I do know about Irenaeus and canon, however. He provides no canon list, but does insist that there are four and only four Gospels, and that “heretics” go astray in accepting only one or the other (Jewish Christians accept only Matthew, Gnostics only Mark, Marcionites only Luke, Valentinians only John). Irenaeus also quotes Paul and other books that eventually became the NT, so he is firmly within the proto-orthodox camp of those leading up, a couple of centuries later, to a relatively fixed canon of scripture.
Prof Ehrman
A totally fascinating story full of frustrating gaps and haunting glimpses. Sooo…
If someone called you up and told you they had invented a time machine when & where would you go first?
Of course I suppose the first thing would be to go follow Jesus around for a while. (How hard would it be to master first century conversational aramaic?) But the most fascinating period might be the first two decades after his death.
What do you think?
thx
Ah, great quesition. If I could spend one year in the past, it would be with Jesus the six months before his death and with his followrs the six months afterwards!
They were organized, cohesive and motivated with an emotionally compelling message and a good position in the market. These are the same things that make religious and political movements successful today.
So if the Mormons existed early enough and had a hierarchy (clergy), slogan (creed) and Joeseph Smith’s edited new testament (cannon) we could be arguing today how the Doctrine and Covenants of the Church of the Latter Day Saints came to be instead of the proto-orthodoxy version we have today. Isn’t the evidence of so many branches of Christianity today sufficient to suggest the same happened after Jesus’s death?
The response to the Eusebian view from fundamentalists and conservative evangelicals is unsurprising. Do you also find Catholic scholars – those licensed to teach and research by the Church – are also wielded to the Eusebian view, given that the second pillar of the Catholic Church is Tradition, built from the premise that the Church has always held essentially the same theological position from the time of the apostles? The Bauer thesis undermines all ecclesiastical Christian denominations.
Yes indeed! Good point.
Do we have evidence that there were “heretic” books written already in the 1st Century? If not, isn’t it striking that the orthodox in a sense “got it right”, by choosing only the oldest books to include in the canon? All the heretic writings seem to date to be more recent then latest books of the NT canon. That always struck me.
(The Gospel of Thomas doesn’t count, because its putative date is all over the place).
I suppose it depends on what you mean as heretical books, and what you would imagine evidence for their existence would look like.
If I’m looking for a good book or article on this topic (Why did ‘Orthodox’ Christianity win?) where would you send me? Thank’s.

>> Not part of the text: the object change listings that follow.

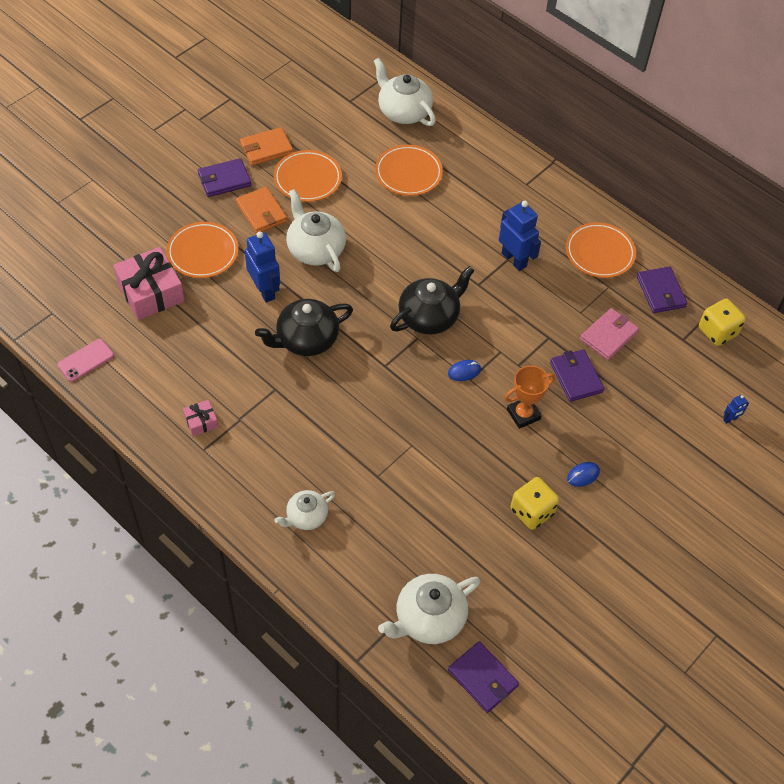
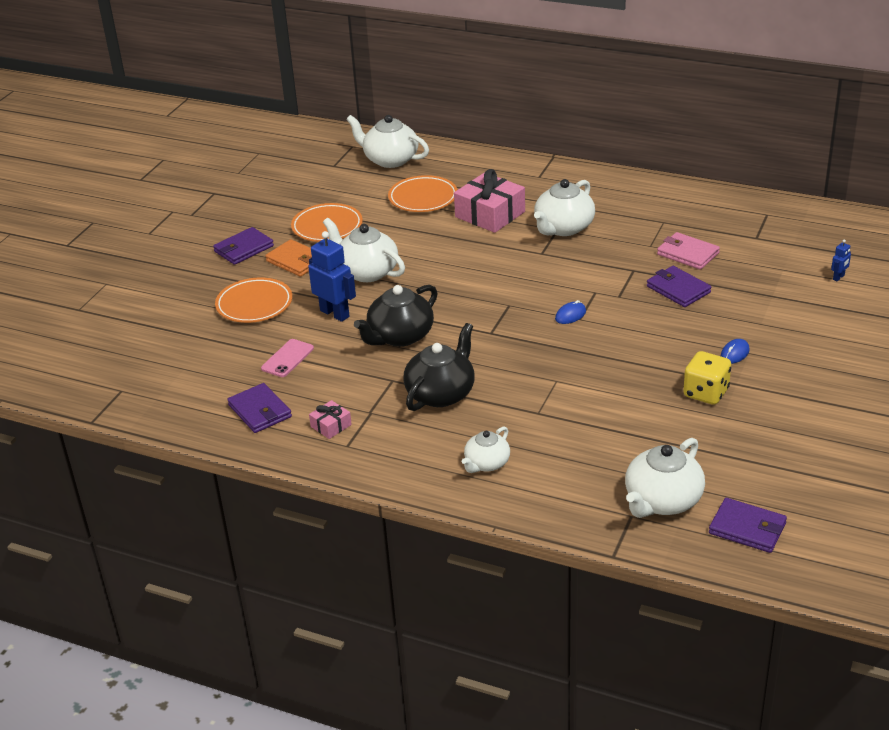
camera: 15 degrees left, 20 degrees down
(86, 360) = (179, 415): pink phone -> pink phone (287, 358)
(151, 292) = (217, 347): pink gift -> pink gift (490, 214)
(266, 148) = (272, 217): orange wallet -> none
(429, 317) = (510, 287): black teapot -> black teapot (441, 393)
(514, 260) = (563, 228): blue robot -> white teapot
(523, 414) = (648, 328): orange trophy -> none
(599, 253) = (639, 203): orange plate -> none
(608, 336) = (687, 254): pink wallet -> pink wallet turned 75 degrees counterclockwise
(661, 292) = (713, 213): purple wallet -> purple wallet (260, 411)
(717, 332) = (783, 224): yellow dice -> none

That’s what my book Lost Christianities is about.
Bart,
Can you think of any book or article that emphasized universal identity of early Church. The idea that for example church in Antioch is part of the larger community that is translocal? Are there any studies done by historians on these issues? I could only find a short article by C. Waldner “Creating Christian Space” (or something like that) where she is using Ignatius epistles to show how he emphasized the idea of universal Church and the importance of connection between various churches (from Asia Minor to Rome).
I kind of think that is one of the biggest reasons why Orthodoxy won at the end since gnosticism (for example) didn’t had that identity connection – idea that they all belong to the same community no matter where they live.
Hope you can think of something. Whish you all the best!
Kind regards,
Marko.
It’s an issue widely acknowledged and talked about, but now that I think of it, I can’t come up with any books that deal with just that issue. Maybe someone else on the blog knows of one?